Advanced first aid classes are less formal and allow greater latitude in demonstrated performance. Testing standards are much less than an EMR class.
A certified EMR class produces graduates who have a medical response capability that fits right below the EMT in the EMS system. There are still many groups (fire departments, camps, outfitters, government agencies, etc…) that employ EMR personnel because they are a good balance between deployment of significant medical capability and the cost to train/certify/maintain EMTs.
National (and supporting state) standards for EMR have been around for many years. They formally define what should be taught at the EMR level.

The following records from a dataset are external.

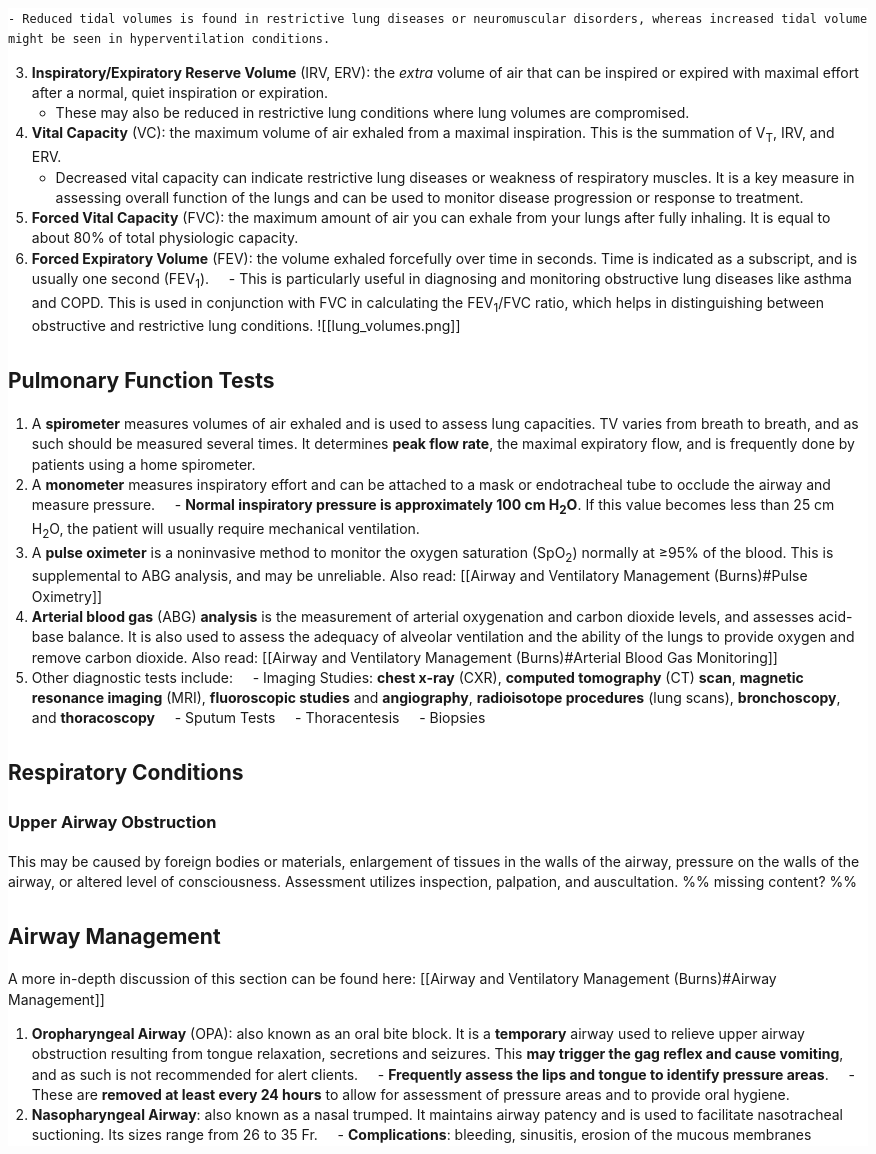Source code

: 	- Reduced tidal volumes is found in restrictive lung diseases or neuromuscular disorders, whereas increased tidal volume might be seen in hyperventilation conditions.
3. **Inspiratory/Expiratory Reserve Volume** (IRV, ERV): the *extra* volume of air that can be inspired or expired with maximal effort after a normal, quiet inspiration or expiration.
	- These may also be reduced in restrictive lung conditions where lung volumes are compromised.
4. **Vital Capacity** (VC): the maximum volume of air exhaled from a maximal inspiration. This is the summation of V<sub>T</sub>, IRV, and ERV.
	- Decreased vital capacity can indicate restrictive lung diseases or weakness of respiratory muscles. It is a key measure in assessing overall function of the lungs and can be used to monitor disease progression or response to treatment.
5. **Forced Vital Capacity** (FVC): the maximum amount of air you can exhale from your lungs after fully inhaling. It is equal to about 80% of total physiologic capacity.
6. **Forced Expiratory Volume** (FEV): the volume exhaled forcefully over time in seconds. Time is indicated as a subscript, and is usually one second (FEV<sub>1</sub>).
    - This is particularly useful in diagnosing and monitoring obstructive lung diseases like asthma and COPD. This is used in conjunction with FVC in calculating the FEV<sub>1</sub>/FVC ratio, which helps in distinguishing between obstructive and restrictive lung conditions.
![[lung_volumes.png]]
## Pulmonary Function Tests
1. A **spirometer** measures volumes of air exhaled and is used to assess lung capacities. TV varies from breath to breath, and as such should be measured several times. It determines **peak flow rate**, the maximal expiratory flow, and is frequently done by patients using a home spirometer.
2. A **monometer** measures inspiratory effort and can be attached to a mask or endotracheal tube to occlude the airway and measure pressure.
    - **Normal inspiratory pressure is approximately 100 cm H<sub>2</sub>O**. If this value becomes less than 25 cm H<sub>2</sub>O, the patient will usually require mechanical ventilation.
3. A **pulse oximeter** is a noninvasive method to monitor the oxygen saturation (SpO<sub>2</sub>) normally at ≥95% of the blood. This is supplemental to ABG analysis, and may be unreliable. Also read: [[Airway and Ventilatory Management (Burns)#Pulse Oximetry]]
4. **Arterial blood gas** (ABG) **analysis** is the measurement of arterial oxygenation and carbon dioxide levels, and assesses acid-base balance. It is also used to assess the adequacy of alveolar ventilation and the ability of the lungs to provide oxygen and remove carbon dioxide. Also read: [[Airway and Ventilatory Management (Burns)#Arterial Blood Gas Monitoring]]
5. Other diagnostic tests include:
    - Imaging Studies: **chest x-ray** (CXR), **computed tomography** (CT) **scan**, **magnetic resonance imaging** (MRI), **fluoroscopic studies** and **angiography**, **radioisotope procedures** (lung scans), **bronchoscopy**, and **thoracoscopy**
    - Sputum Tests
    - Thoracentesis
    - Biopsies
## Respiratory Conditions
### Upper Airway Obstruction
This may be caused by foreign bodies or materials, enlargement of tissues in the walls of the airway, pressure on the walls of the airway, or altered level of consciousness. Assessment utilizes inspection, palpation, and auscultation.
%% missing content? %%
## Airway Management
A more in-depth discussion of this section can be found here: [[Airway and Ventilatory Management (Burns)#Airway Management]]
1. **Oropharyngeal Airway** (OPA): also known as an oral bite block. It is a **temporary** airway used to relieve upper airway obstruction resulting from tongue relaxation, secretions and seizures. This **may trigger the gag reflex and cause vomiting**, and as such is not recommended for alert clients.
    - **Frequently assess the lips and tongue to identify pressure areas**.
    - These are **removed at least every 24 hours** to allow for assessment of pressure areas and to provide oral hygiene.
2. **Nasopharyngeal Airway**: also known as a nasal trumped. It maintains airway patency and is used to facilitate nasotracheal suctioning. Its sizes range from 26 to 35 Fr.
    - **Complications**: bleeding, sinusitis, erosion of the mucous membranes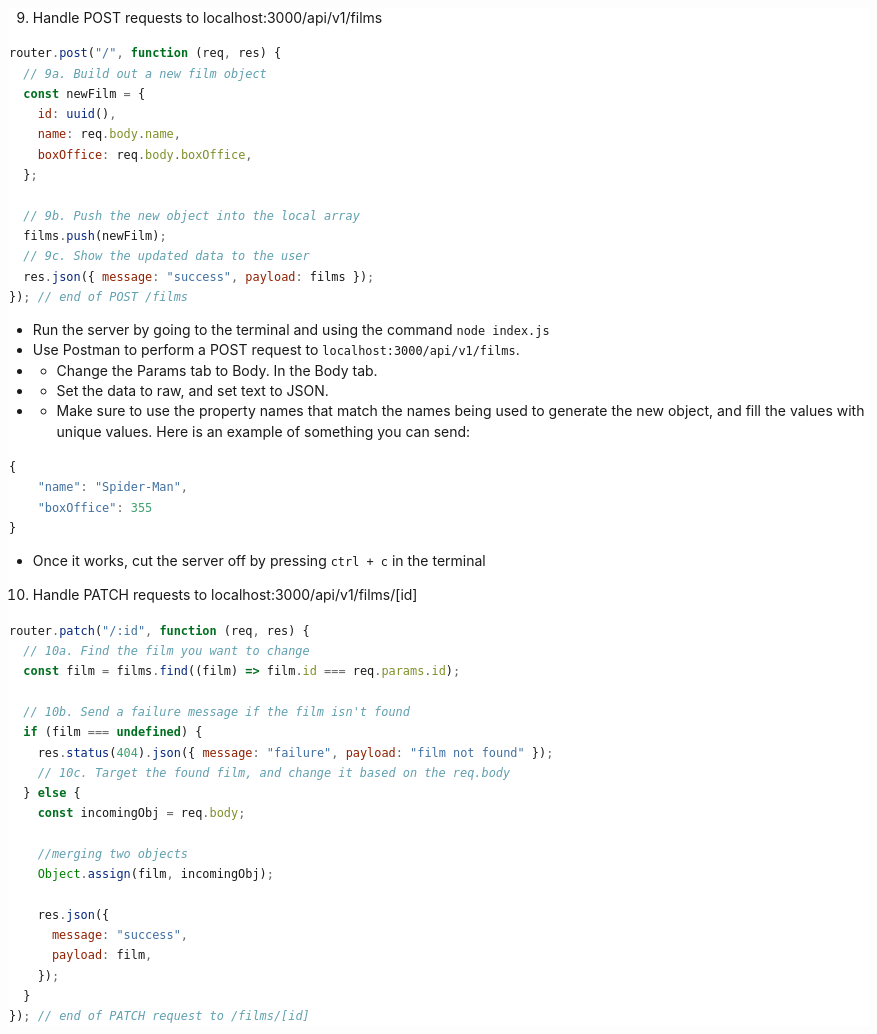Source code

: 9. Handle POST requests to localhost:3000/api/v1/films

```js
router.post("/", function (req, res) {
  // 9a. Build out a new film object
  const newFilm = {
    id: uuid(),
    name: req.body.name,
    boxOffice: req.body.boxOffice,
  };

  // 9b. Push the new object into the local array
  films.push(newFilm);
  // 9c. Show the updated data to the user
  res.json({ message: "success", payload: films });
}); // end of POST /films
```

- Run the server by going to the terminal and using the command `node index.js`
- Use Postman to perform a POST request to `localhost:3000/api/v1/films`.
- - Change the Params tab to Body. In the Body tab.
- - Set the data to raw, and set text to JSON.
- - Make sure to use the property names that match the names being used to generate the new object, and fill the values with unique values. Here is an example of something you can send:

```js
{
    "name": "Spider-Man",
    "boxOffice": 355
}
```

- Once it works, cut the server off by pressing `ctrl + c` in the terminal

10. Handle PATCH requests to localhost:3000/api/v1/films/[id]

```js
router.patch("/:id", function (req, res) {
  // 10a. Find the film you want to change
  const film = films.find((film) => film.id === req.params.id);

  // 10b. Send a failure message if the film isn't found
  if (film === undefined) {
    res.status(404).json({ message: "failure", payload: "film not found" });
    // 10c. Target the found film, and change it based on the req.body
  } else {
    const incomingObj = req.body;

    //merging two objects
    Object.assign(film, incomingObj);

    res.json({
      message: "success",
      payload: film,
    });
  }
}); // end of PATCH request to /films/[id]
```
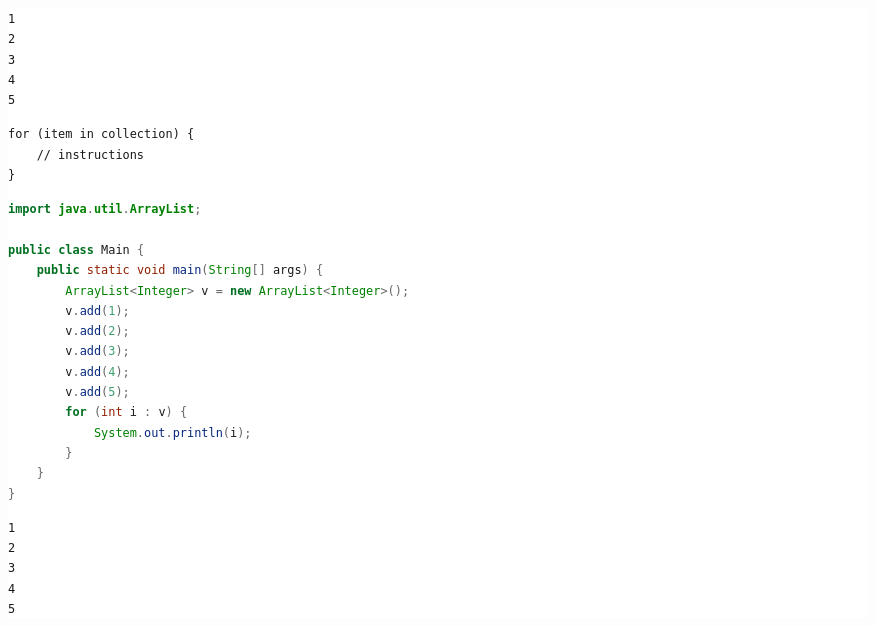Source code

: </compare>

<deflist collapsible="true" default-state="collapsed">
<def title="Output">

```text 
1
2
3
4
5
```
</def>
</deflist>
</procedure>

<procedure switcher-key="Java" >
<compare first-title="Pseudocode" second-title="Java">

```text
for (item in collection) {
    // instructions
}
```

```java
import java.util.ArrayList;

public class Main {
    public static void main(String[] args) {
        ArrayList<Integer> v = new ArrayList<Integer>();
        v.add(1);
        v.add(2);
        v.add(3);
        v.add(4);
        v.add(5);
        for (int i : v) {
            System.out.println(i);
        }
    }
}
```

</compare>

<deflist collapsible="true" default-state="collapsed">
<def title="Output">

```text 
1
2
3
4
5
```
</def>
</deflist>
</procedure>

OK, that’s clear. But what about the “wilderness” part? The story of what makes a class “wilderness” starts in the ’70s, when agencies start to develop their own variant of outdoor and remote care classes. Remember, there is no universally accepted standard for wilderness medicine or wilderness classes. A wilderness class is what the sponsoring agency decides it to be. Most are great, a few are not.
However, one of the most popularly followed curricula is the “National Practice Guidelines for Wilderness Emergency Care” published by the Wilderness Medical Society in 2010. You can access this information on the net and from publications.
The EMR class presented by Colorado First Aid fulfills the national EMR standards, and adds wilderness/remote protocols aligned with the Wilderness Medical Society guidelines.